O sea, que a la India, en último término, se remonta todo.
Dejando aparte lo del sentido esotérico de Las mil y una noches, tema que un teósofo español, Roso de Luna, «el mago de Logrosán», explaya y razona en su libro El velo de Isis, del que hablaremos después, no hay más remedio que darle la razón a madame Blavatzki en lo tocante al origen último de Las mil y una noches, si se admite su origen persa, pues lo persa nos lleva a lo hindú, y es en la India donde radica todo ese mundo maravilloso a que las Historias de As-Sindbad, el marino, y otras muchas nos trasladan. En la India está Garuda, el original del Ave Roj persiano y de los caballos voladores, y allí residen también las princesas-serpientes, las «sarpa-rachas», abuelas venerables de la serpiente-reina Yámlika, de la miliunanochesca Historia de Hásid Kerimu-d-Din, y el Ogro terrible, del que son trasunto los algoles persas y el arquetipo de todas esas maravillas, magias y esplendores que en Las mil y una noches nos deslumbran.

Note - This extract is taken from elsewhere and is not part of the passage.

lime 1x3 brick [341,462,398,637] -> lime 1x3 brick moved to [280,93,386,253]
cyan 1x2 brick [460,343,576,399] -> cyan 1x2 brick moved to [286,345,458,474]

«En el Mahabharata—dice Juan Lahor—hay todo un mundo creado por la imaginación popular, mundo fantástico de ogros y ogresas, de peces, serpientes, animales parlantes, seres encantados y siniestros demonios que luego veremos reaparecer en Las mil y una noches, en nuestras novelas de caballería y en nuestros cuentos de niñeras, sin que sepamos todavía qué camino pudieron seguir para llegar hasta nosotros.»

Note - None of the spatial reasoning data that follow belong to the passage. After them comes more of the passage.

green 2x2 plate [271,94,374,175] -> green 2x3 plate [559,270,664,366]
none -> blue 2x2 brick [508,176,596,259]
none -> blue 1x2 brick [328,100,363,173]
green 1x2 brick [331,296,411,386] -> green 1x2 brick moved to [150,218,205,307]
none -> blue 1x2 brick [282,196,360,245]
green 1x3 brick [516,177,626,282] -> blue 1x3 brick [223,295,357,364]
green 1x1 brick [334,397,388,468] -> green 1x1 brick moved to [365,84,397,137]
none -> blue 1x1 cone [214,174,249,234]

Ahora bien: el que la atmósfera de Las mil y una noches sea india no basta para probar que ese libro se escribiese sobre un modelo sánscrito.
Y eso es lo único que, a los términos de nuestro debate, pudiera interesar.
De suerte que, por falta de datos concretos, fehacientes, documentales y no intuitivos, sigue aún sin precisar el lugar de origen, la nacionalidad, la patria de Las mil y una noches. Y eso después de estudios tan prolijos y bien orientados como los de Astruj (1905), Littmann (1923) y Goester y Krimsk (1919).
Y la misma desorientación reina entre los eruditos tocante a la paternidad personal—digámoslo así—del libro y su edad.